Hello. I am new here and I am looking for support and understanding. I am getting ready to go threw the challenge of a life time. My Hubby and I are about to begin a 30 day trial separation. We have had many challenges over the years. I have been married to him for 20 years and 15 of those years have been spent with spousal abuse. With the help of a wonderful Therapist and a trusted mentor, I think this will be a great opportunity. 

I am writing here because ..... I am new and don;t know really where to start. I am also writing here because I am going to be in need of emotional support and prayers in the weeks to come.


----------



## jerry123 (Apr 9, 2012)

Welcome. You will get great advice here. 

Is the abuse verbal or physical?
_Posted via Mobile Device_


----------



## arbitrator (Feb 13, 2012)

*Separations of any duration are not a good indicator for much, if any hope for reconciliation. Your therapist should have, no doubt, shared that with you by now!
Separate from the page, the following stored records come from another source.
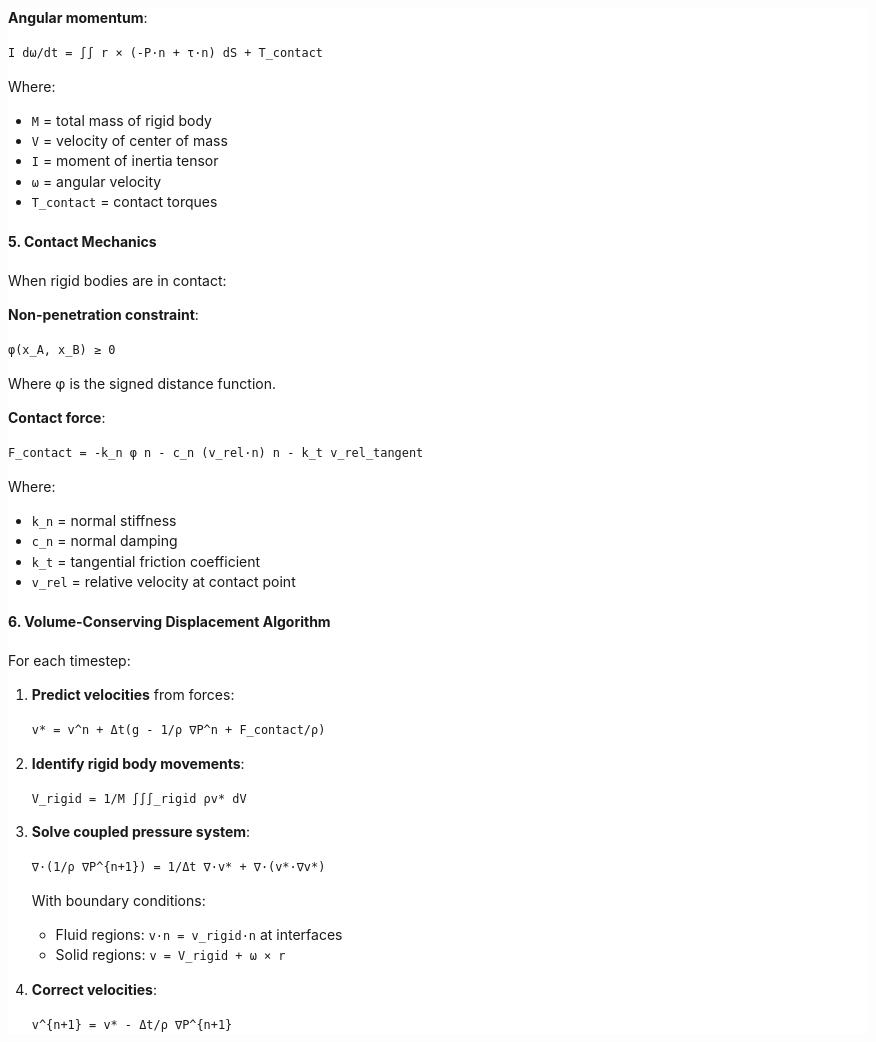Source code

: **Angular momentum**:
```
I dω/dt = ∫∫ r × (-P·n + τ·n) dS + T_contact
```

Where:
- `M` = total mass of rigid body
- `V` = velocity of center of mass
- `I` = moment of inertia tensor
- `ω` = angular velocity
- `T_contact` = contact torques

#### 5. Contact Mechanics

When rigid bodies are in contact:

**Non-penetration constraint**:
```
φ(x_A, x_B) ≥ 0
```

Where φ is the signed distance function.

**Contact force**:
```
F_contact = -k_n φ n - c_n (v_rel·n) n - k_t v_rel_tangent
```

Where:
- `k_n` = normal stiffness
- `c_n` = normal damping
- `k_t` = tangential friction coefficient
- `v_rel` = relative velocity at contact point

#### 6. Volume-Conserving Displacement Algorithm

For each timestep:

1. **Predict velocities** from forces:
   ```
   v* = v^n + Δt(g - 1/ρ ∇P^n + F_contact/ρ)
   ```

2. **Identify rigid body movements**:
   ```
   V_rigid = 1/M ∫∫∫_rigid ρv* dV
   ```

3. **Solve coupled pressure system**:
   ```
   ∇·(1/ρ ∇P^{n+1}) = 1/Δt ∇·v* + ∇·(v*·∇v*)
   ```
   
   With boundary conditions:
   - Fluid regions: `v·n = v_rigid·n` at interfaces
   - Solid regions: `v = V_rigid + ω × r`

4. **Correct velocities**:
   ```
   v^{n+1} = v* - Δt/ρ ∇P^{n+1}
   ```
Work with your therapist and keep us informed of any new developments! Meanwhile, you will continue to remain in our prayers!
Sorry to see you here at TAM, but it's a great place to come to when you're going through troubles like these!*


----------



## Big Mama (Mar 24, 2014)

It is or has been verbal and emotional abuse. He was very controlling, and since T the control has greatly lessened. Not disappeared but greatly lessened. He used to monitor the amount of electricity we used, he used to he checked up on me all the time, he would argue with me and stand over me and talk down to me, he would invade my personal space, he would block the doorway so I would have to ask him to move so I could get past him,he would bump into me by "accident", or stand in my way knowing I needed to be where he was. 

Since we have been in marriage counseling things have improved greatly. I am not nearly as afraid of him as I once was. The T we have has been a huge help in curbing these behaviors. 

At this point my H says he will do better and he does for a few weeks even a month or two. But then he slowly reverts back to his old ways. I get tired of going back and forth mentally. So this is an effort to show him how lucky he is and what I do for him. It might even be for me to see what it is going to be like if we do divorce. (lonesomeness, financial hardship, single parent of 3 kids, and so on)
It is a well stated fact by our T that we both may not want to get back together. We or one of us might like being with out he other. But if she can help us sort threw these issues while we are in her care divorce might can be avoided. MAYBE.

My H also has some issues which he brings to the table. HE has OCD and possibly aspurgers. I defiantly have issues. I have 
ADD, PTSD and have been raped. So there are numerous issues to go around.


----------